WHAT TO WORK ON: Copy out every line of text in the records word for word, leaving out the pictures.
[Begin GIVEN RECORDS]
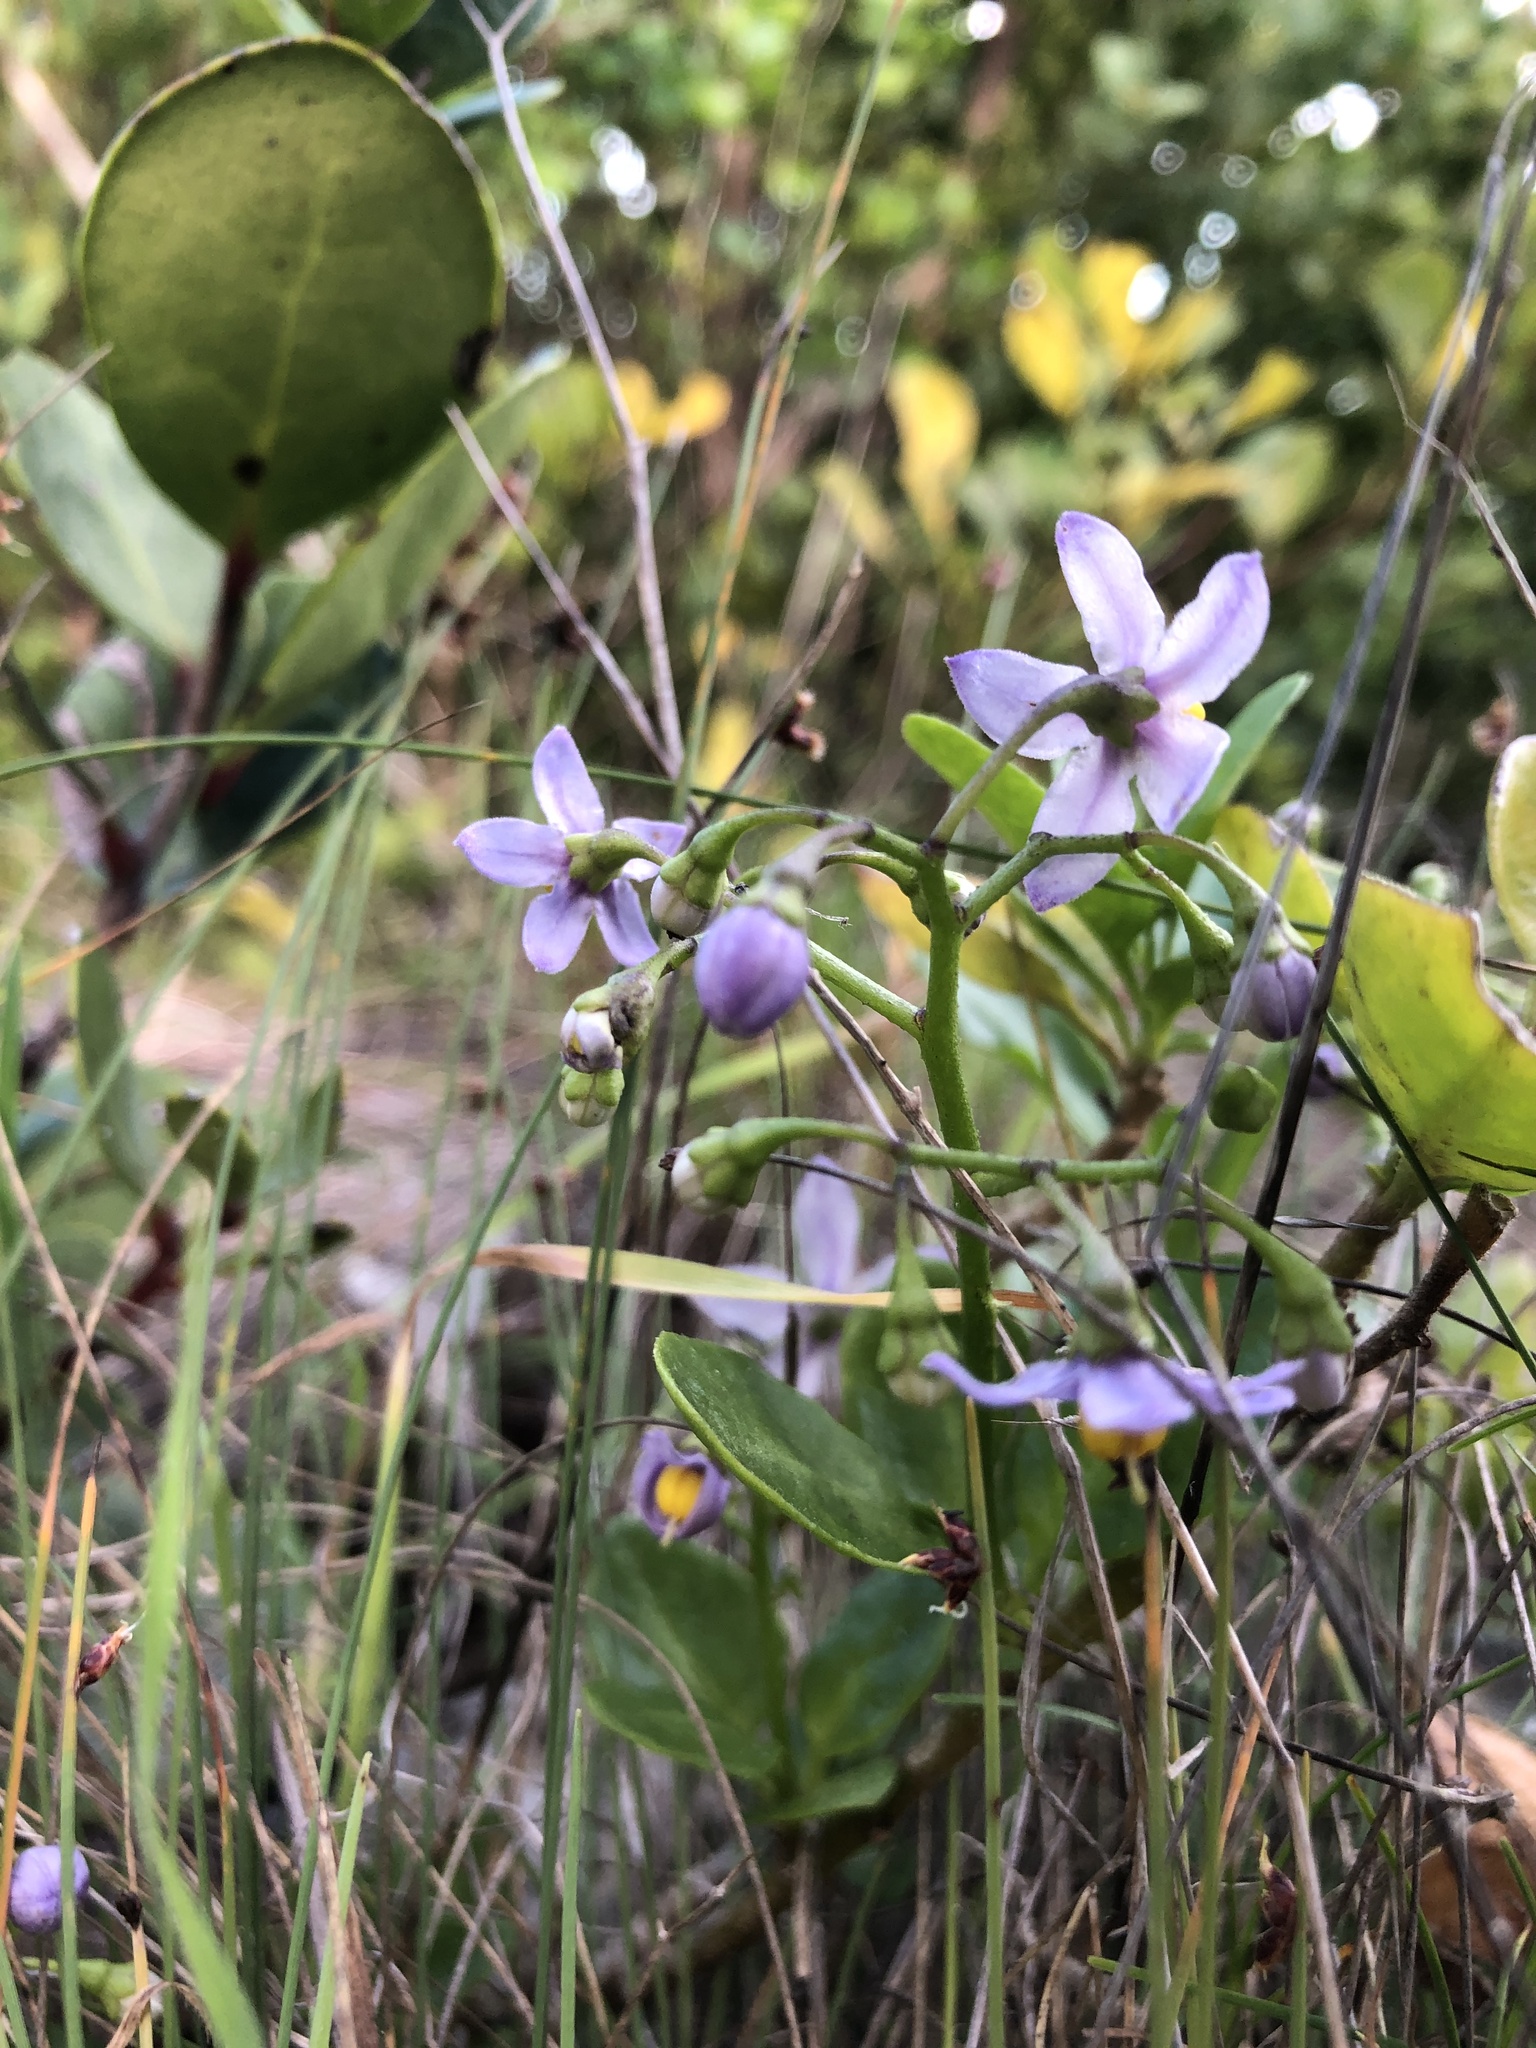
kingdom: Plantae
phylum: Tracheophyta
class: Magnoliopsida
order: Solanales
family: Solanaceae
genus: Solanum
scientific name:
[End GIVEN RECORDS]
SOLUTION TO THE PROBLEM:
kingdom: Plantae
phylum: Tracheophyta
class: Magnoliopsida
order: Solanales
family: Solanaceae
genus: Solanum
scientific name:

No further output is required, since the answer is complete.